Archive for October, 2012

Hope that this helps someone else with the same problem.

Problem overview:

SCOM 2012 running on 2 management servers with a backend SQL 2008 R2 cluster. Environment is healthy and working fine overall.

We were seeing a lot of heartbeat flaps (server loses heartbeat and then regains it within 1-10 minutes). Some of the problem servers are in the same data center as the management servers and some are in overseas data centers.

On the agent systems, when the problem occurs, error 20070 appears as follows:

The OpsMgr Connector connected to servername.domain.com, but the connection was closed immediately after authentication occurred.  The most likely cause of this error is that the agent is not authorized to communicate with the server, or the server has not received configuration.  Check the event log on the server for the presence of 20000 events, indicating that agents which are not approved are attempting to connect.

This occurred on agents managed by either management servers.
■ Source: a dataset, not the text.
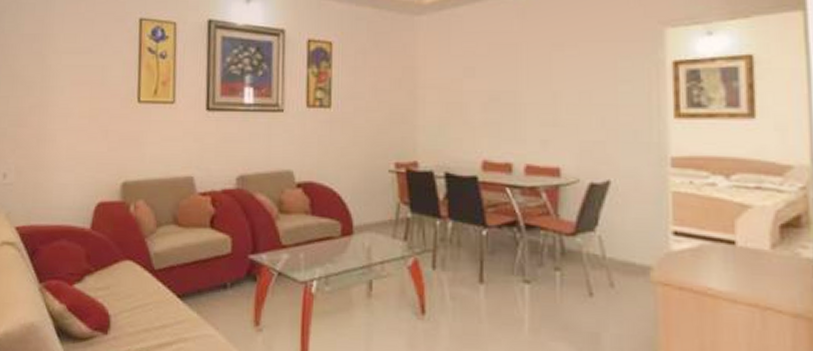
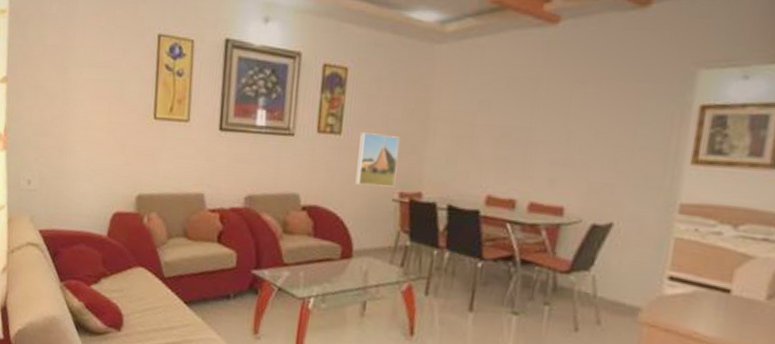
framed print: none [349,105,391,158] -> present [355,132,400,187]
At times the agents would fail over to the other server successfully and at other times there is an event ID 21050 immediately following indicating that a connection to the other management server could not be made successfully. There are no corresponding event 20000 entries on the SCOM management servers nor are there any pending agents in the console.

The issues do not come up in batches or in any other discernible pattern. The managements servers are reachable via PING and RPC during the ‘outage’.

I tried installing all updates on the management servers, restarting services, rebooting the servers, flushing the cache on the clients and reinstalling the agent on clients. None of those helped.

Turned out that the organization had a previous management group hosted on a management server with the same name as the current management server. Clients were reaching out to the management server with information for a management group that no longer existed which generated some confusing errors.

The solution is to flush the cache on the management servers and then remove the phantom management group entries from agents that reported the issue.

Flushing the server cache can be done using this process:

  1. Open the Monitoring workspace
  2. Expand Operations Manager and then expand Management Server
  3. Select the Management Servers State view
  4. In Management Server State pane, click a management server
  5. In the Tasks pane, click Flush Health Service State and Cache

IMPORTANT: this task will never succeed since the task also flushes the fact that the server is running the task. The task will timeout and fail which is expected.

Then, cleaning up the agents was done with this process:

  1. Stop System Center Management service
  2. Remove registry keys for OLDMP from HKLM\Software\Microsoft\Microsoft Operations Manager\3.0\Agent Management Groups and HKLM\System\CurrentControlSet\Services\HealthService\Parameters\Management Groups
  3. Rename C:\Program Files\System Center Operations Manager\Agent\Health Service State
  4. Start System Center Management service

At the end of this process, the heartbeat alerts for servers that are up and have the System Center Management service running stopped happening.